On Tue, Sep 09, 2014 at 01:46:25AM +0200, Mike Pall wrote: > Initialization of nested aggregates is not compiled. This is far > from trivial in the general case. You can send a patch, if you > really want to dive into this (function crec_alloc). Please see the attached patch against LuaJIT 2.1. It is a first attempt, but the test case already compiles: [TRACE 1 union.lua:19 loop] [TRACE --- union.lua:12 -- NYI: return to lower frame at union.lua:24] [TRACE 2 union.lua:23 loop] Could you give hints on how to improve the patch? > IMHO it makes sense to enforce a common notation. Otherwise people > will have a hard time to understand each other's modules.

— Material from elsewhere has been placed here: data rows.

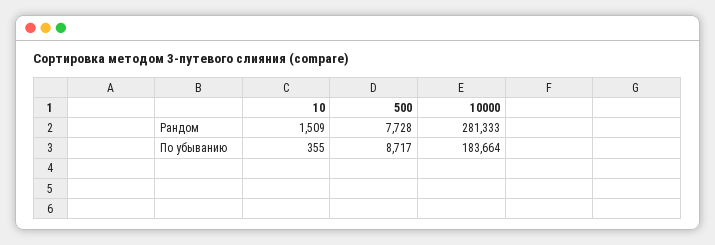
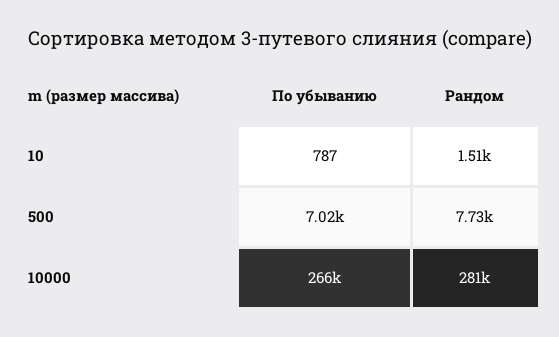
10, По убыванию: 355 -> 787
500, По убыванию: 8717 -> 7020
10000, По убыванию: 183664 -> 266000

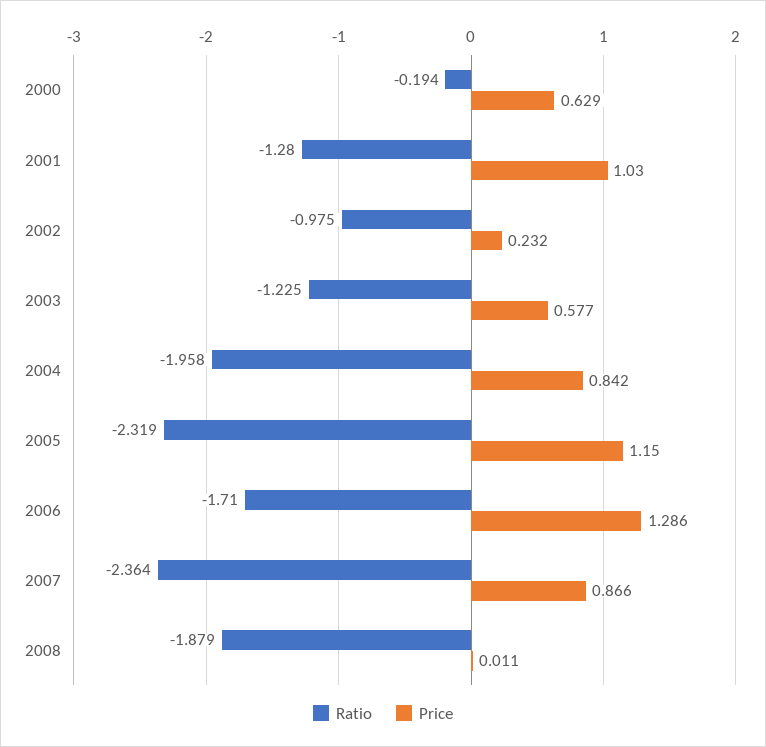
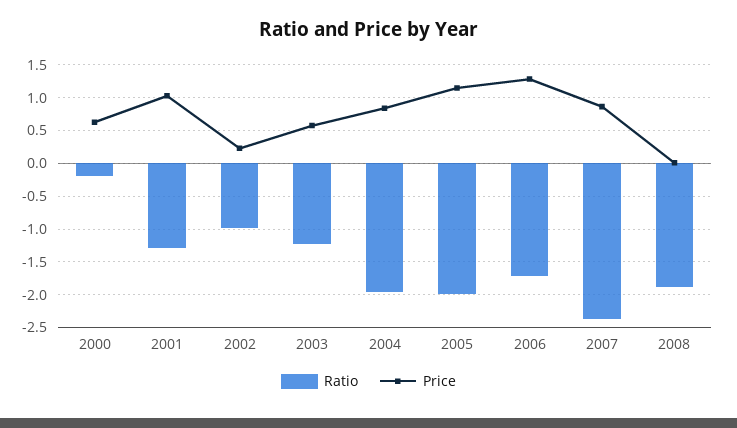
Ratio, 2005: -2.319 -> -2

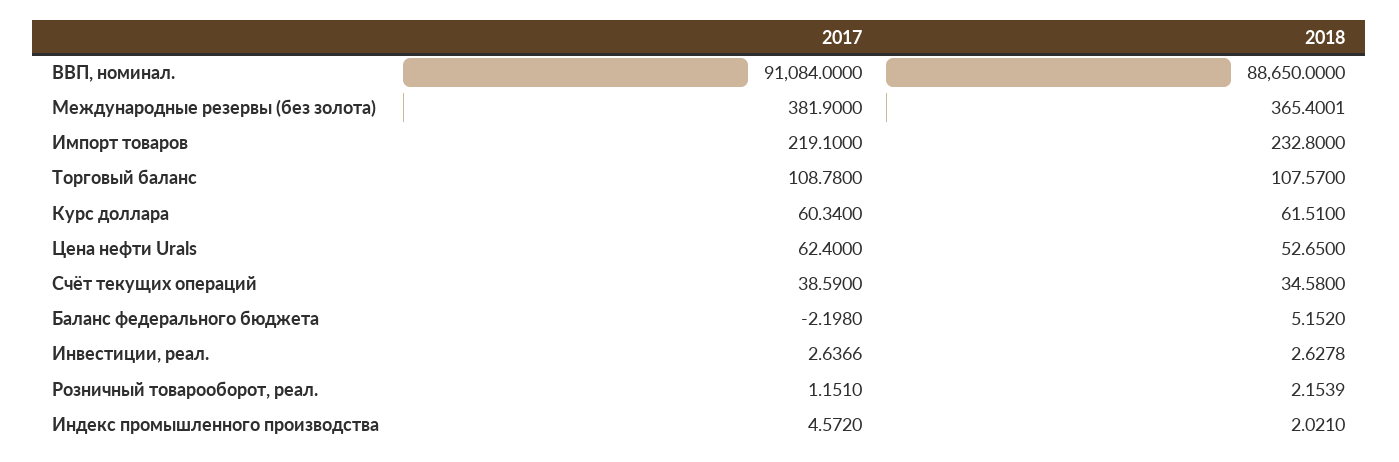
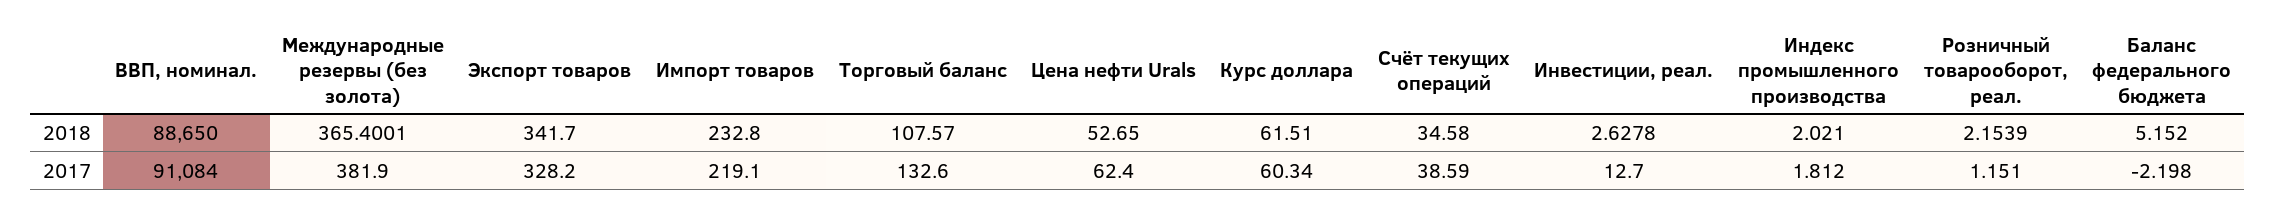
2017, Торговый баланс: 108.78 -> 132.6
2017, Инвестиции, реал.: 2.6366 -> 12.7
2017, Индекс промышленного производства: 4.572 -> 1.812
2018, Экспорт товаров: none -> 341.7
2017, Экспорт товаров: none -> 328.2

A simple > struct is much easier on the compiler, too. The OpenCL C specification permits both (and more) notations for accessing vector components in device code, so for consistency the host code should support both notations, too. The choice of notation depends on how a vector type is used: x,y,z is suited for physical vectors, s0,s1,s2,…,sA,…,sF for any aggregates up to 16 components. To my surprise a plain struct versus a union with nested struct perform equally well with the attached patch. The code transforms and averages the velocities of 10⁵ solvent particles to obtain a flow field. The allocation sinking in LuaJIT 2.1 is impressive. Thanks, Peter
diff --git a/src/lj_crecord.c b/src/lj_crecord.c index acd786f..85144c2 100644 --- a/src/lj_crecord.c +++ b/src/lj_crecord.c @@ -969,6 +969,10 @@ static void crec_alloc(jit_State *J, RecordFFData *rd, CTypeID id) MSize i = 1; while (fid) { CType *df = ctype_get(cts, fid); + if (ctype_isxattrib(df->info, CTA_SUBTYPE)) { + fid = ctype_rawchild(cts, df)->sib; + continue; + } fid = df->sib; if (ctype_isfield(df->info)) { CType *dc;
local ffi = require("ffi") ffi.cdef[[ typedef union { struct { double x, y, z, w; }; struct { double s0, s1, s2, s3; }; } cl_double4; ]] local double4 = ffi.typeof("cl_double4") ffi.metatype(double4, { __add = function(a, b) return double4(a.x + b.x, a.y + b.y, a.z + b.z, a.w + b.w) end, }) local N = 100000 local v = ffi.new("cl_double4[?]", N) for i = 0, N - 1 do v[i] = double4(4, 3, 2, 1) end local x = double4(1, 2, 3, 4) for i = 0, N - 1 do x = x + (v[i] + v[i]) end assert(x.x == 1 + N * 8) assert(x.y == 2 + N * 6) assert(x.z == 3 + N * 4) assert(x.w == 4 + N * 2)